Is DoT faster than DoH?
DoT and DoH have comparable latency in practice. DoT opens a persistent TCP connection with TLS on port 853 and then sends DNS messages directly over that channel. DoH wraps queries in HTTP/2 frames over a similar TLS connection on port 443. The HTTP/2 framing in DoH adds a small amount of overhead per query, but HTTP/2 multiplexing can reduce head-of-line blocking for concurrent queries. The real-world difference is typically a few milliseconds and not perceptible to users. Both are significantly more private than plaintext DNS on port 53.
What is the difference between strict and opportunistic DoT mode?
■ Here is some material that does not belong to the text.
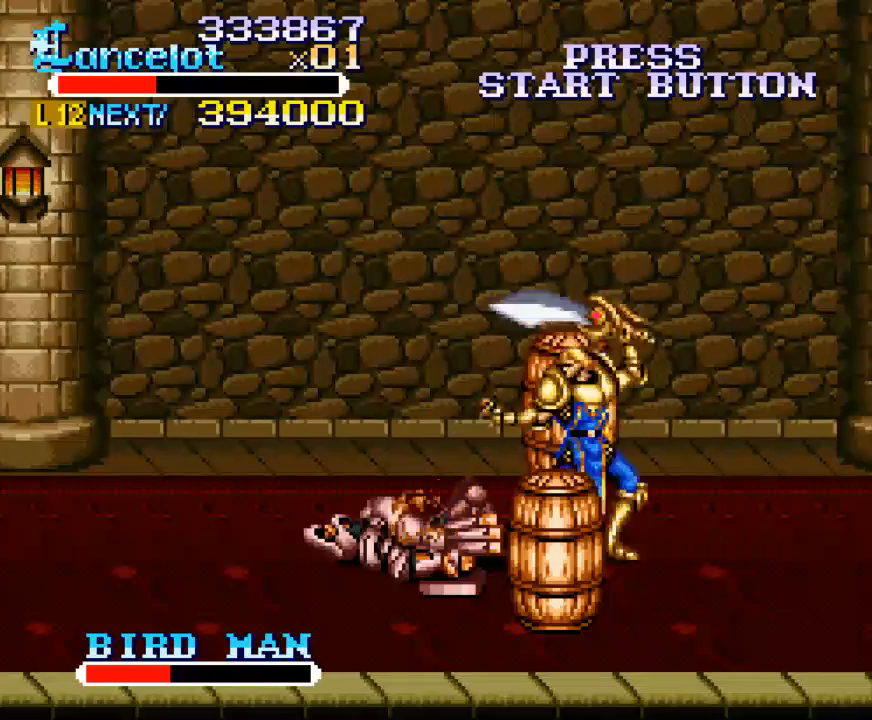
{"buttons": ["X", "DPAD_LEFT"], "right_stick": "center", "events": [[67, "DPAD_LEFT", "down"]]}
Strict mode requires a successful TLS connection to the specified DoT resolver hostname before any DNS query is sent. If the TLS handshake fails — because the server is unreachable, presents an invalid certificate, or port 853 is blocked — DNS resolution fails entirely rather than falling back to plaintext. Opportunistic mode attempts DoT but falls back to plaintext DNS if the encrypted connection cannot be established. Strict mode provides a strong security guarantee; opportunistic mode prioritizes availability. Android's Private DNS feature operates in strict mode when a hostname is specified.
Does DNS over TLS protect against DNS hijacking?
DNS over TLS protects against man-in-the-middle DNS hijacking — attacks where an attacker on the network path intercepts and modifies DNS responses in transit. The TLS encryption and server certificate verification ensure that only the authenticated resolver can read and respond to your queries. However, DoT does not protect against local DNS hijacking (malware that changes your device's resolver settings) or router hijacking (an attacker who has already compromised your router). For comprehensive DNS security, combine DoT with DNSSEC validation at the resolver and strong router credentials.